Newspaper cover reading: "L.A. Youth: The newspaper by and about teens." The headline reads: "25 Years of L.A. Youth", surrounded by small square portraits
The cover of the last issue of L.A. Youth, from January 2013. (Courtesy of Mike Fricano)

Jason Sperber: I joined L.A. Youth as an 11th grader at L.A. High in 1990, so I’ve known Prisco and Donna for 30 years. Prisco and I were writers, then we were student-editors, then we both had part-time jobs at the office. That’s when I met Mike. My Facebook friends list is full of people from L.A. Youth, people who were my mentors and people I came up with, and people I taught who later became friends.

The lessons I learned and the people I met have always influenced who I am as a person and as a parent.

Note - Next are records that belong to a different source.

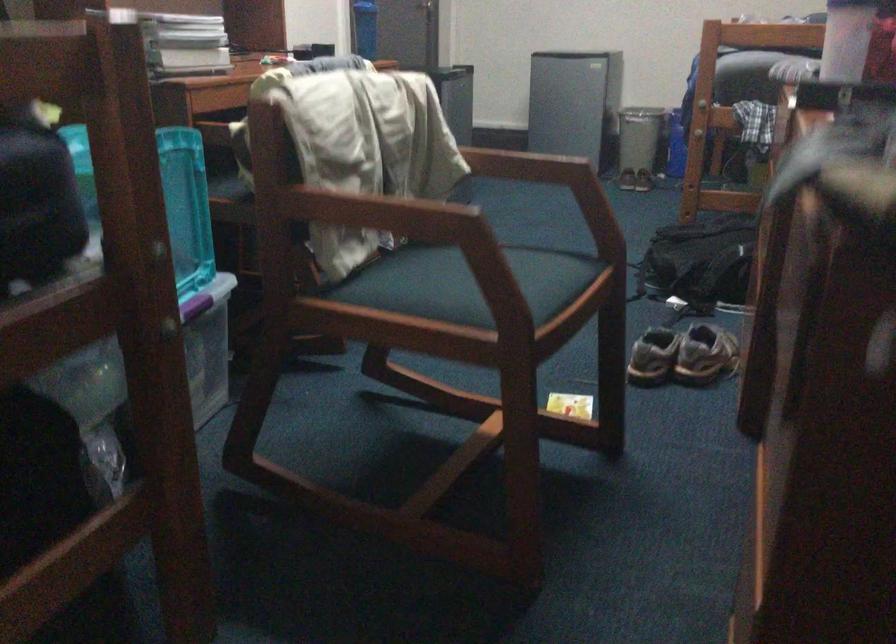
Locate an element on the screen. The height and width of the screenshot is (644, 896). blue water bottle is located at coordinates (365, 28).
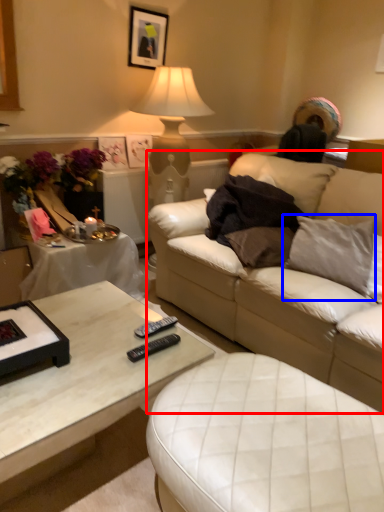
Question: Which of the following is the closest to the observer, studio couch (highlighted by a red box) or pillow (highlighted by a blue box)?

Choices:
 (A) studio couch
 (B) pillow

Answer: (A)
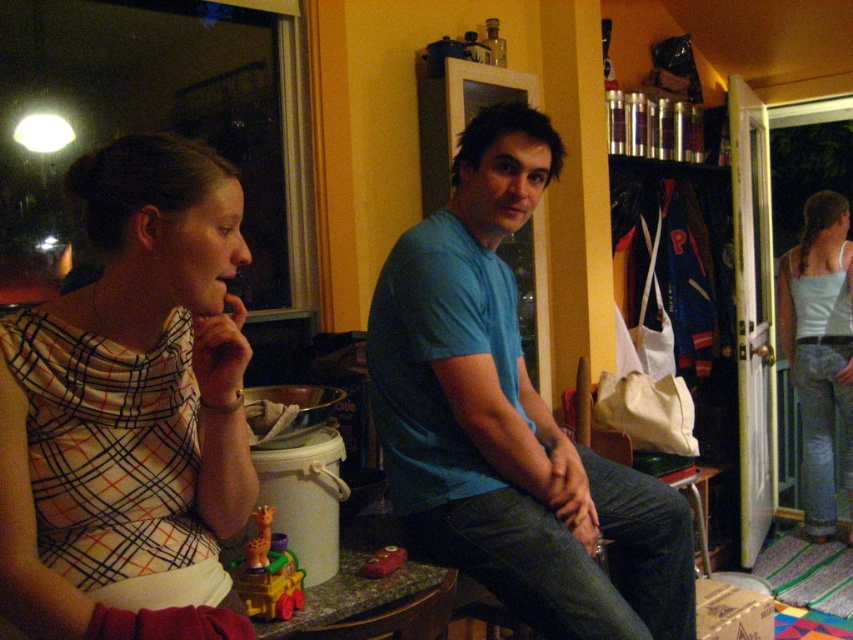
Which is behind, point (827, 476) or point (285, 552)?

Point (827, 476)

Locate an element on the screen. Image resolution: width=853 pixels, height=640 pixels. light blue tank top at right is located at coordinates (819, 348).

I want to click on light blue tank top at right, so click(819, 348).

Is blue cotton shirt at center further to the viewer compared to rubber yellow train at center?

Yes, blue cotton shirt at center is behind rubber yellow train at center.

The image size is (853, 640). Describe the element at coordinates (508, 419) in the screenshot. I see `blue cotton shirt at center` at that location.

Between point (416, 525) and point (294, 586), which one is positioned behind?

Point (416, 525)

In order to click on blue cotton shirt at center in this screenshot , I will do [x=508, y=419].

Is matte blue shirt at center wider than blue cotton shirt at center?

No, matte blue shirt at center is not wider than blue cotton shirt at center.

Is matte blue shirt at center to the right of blue cotton shirt at center from the viewer's perspective?

No, matte blue shirt at center is not to the right of blue cotton shirt at center.

Locate an element on the screen. matte blue shirt at center is located at coordinates (123, 406).

The width and height of the screenshot is (853, 640). In order to click on matte blue shirt at center in this screenshot , I will do `click(123, 406)`.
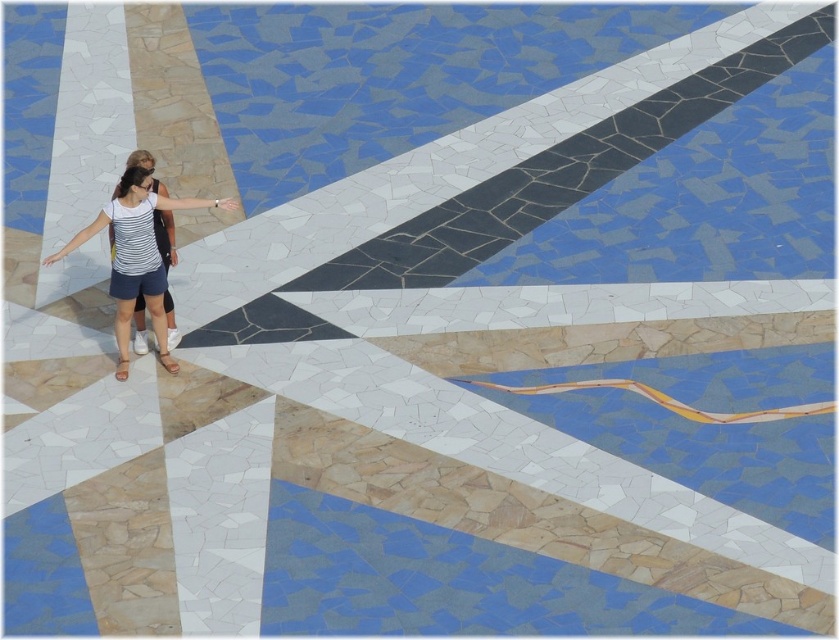
This screenshot has width=839, height=640. What are the coordinates of `striped fabric girl at center` in the screenshot? It's located at (136, 250).

Who is higher up, striped fabric girl at center or light brown leather sandal at lower left?

striped fabric girl at center is above.

Who is more forward, (x=87, y=230) or (x=124, y=364)?

Point (x=87, y=230) is more forward.

The height and width of the screenshot is (640, 839). I want to click on striped fabric girl at center, so click(x=136, y=250).

Between point (170, 362) and point (124, 362), which one is positioned behind?

The point (170, 362) is behind.

This screenshot has width=839, height=640. What do you see at coordinates (167, 362) in the screenshot?
I see `brown leather sandal at lower center` at bounding box center [167, 362].

Which is in front, point (170, 358) or point (126, 372)?

Point (126, 372) is in front.

Locate an element on the screen. The height and width of the screenshot is (640, 839). brown leather sandal at lower center is located at coordinates (167, 362).

Who is shorter, striped fabric girl at center or brown leather sandal at lower center?

With less height is brown leather sandal at lower center.

What do you see at coordinates (136, 250) in the screenshot?
I see `striped fabric girl at center` at bounding box center [136, 250].

The width and height of the screenshot is (839, 640). Identify the location of striped fabric girl at center. (136, 250).

Locate an element on the screen. Image resolution: width=839 pixels, height=640 pixels. striped fabric girl at center is located at coordinates (136, 250).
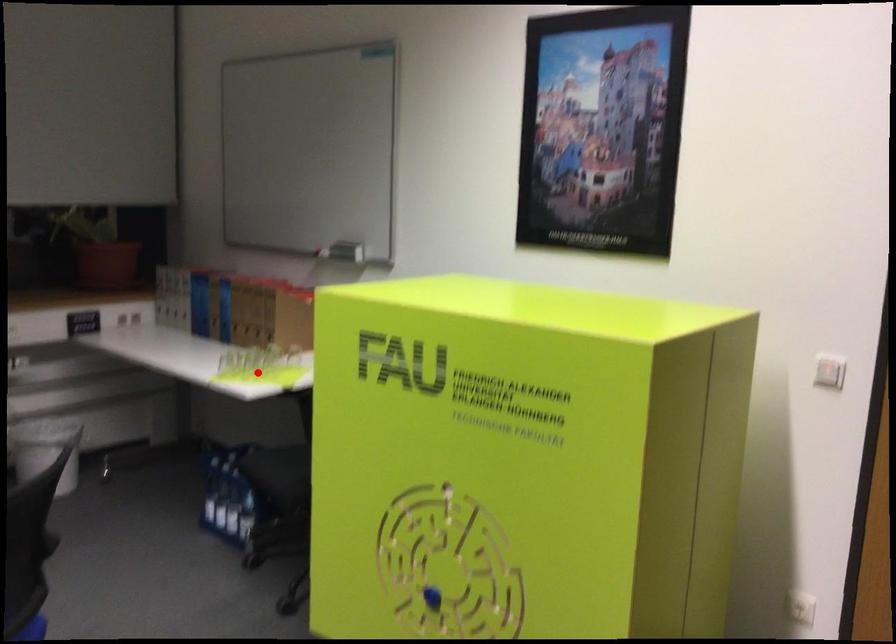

Those were formative years.

Johnathon: I joined L.A. Youth in the summer of 1992, after I graduated from high school. I couldn’t find a job. My mother came home with a copy of the newspaper she saw at City Hall, threw it at me, and was like, “Make yourself useful; get out of the house.” So I got on the bus and I went to the office, and I ended up being put to work right away on an article.

Mike Fricano: I was an editor at L.A. Youth. I am an exception to what Donna said—she did not meet me as a teenager. She met me as a 26-year-old. In 2002, I had quit my job as a newspaper reporter and decided to move to California. I didn’t have a prospect. I applied to some daily newspapers and also to this very bizarre-looking thing called L.A. Youth. I didn’t even know independent nonprofit teen journalism existed.

From the first time I walked through the doors, I could tell that Donna had created a place that just felt like where I needed to be at that point in my life. Probably all of us have felt that. It was a place where we all got to start actualizing, to be like, What’s the best version of me? It was a place where I could be weird me, nerdy me, and angry me, all of the different things. Before the term safe space was really a thing, I felt like L.A. Youth was a safe space.

Donna really emphasized that we have as much to learn from the teens as we do to teach them, and if anything, they have more to teach us. Being in a place like that, that valued the opinions of people whose brains weren’t fully formed, was a really, really, really powerful thing.

Stephanie: I’m the most recent teen staffer at L.A. Youth. I joined in my last year of high school, in 2003. They had this newcomers’ day coming up, and I was like, Why not? I got hooked. Mike was my editor and sometimes still is. I still lean on him to read my stuff and tell me to streamline, streamline, streamline.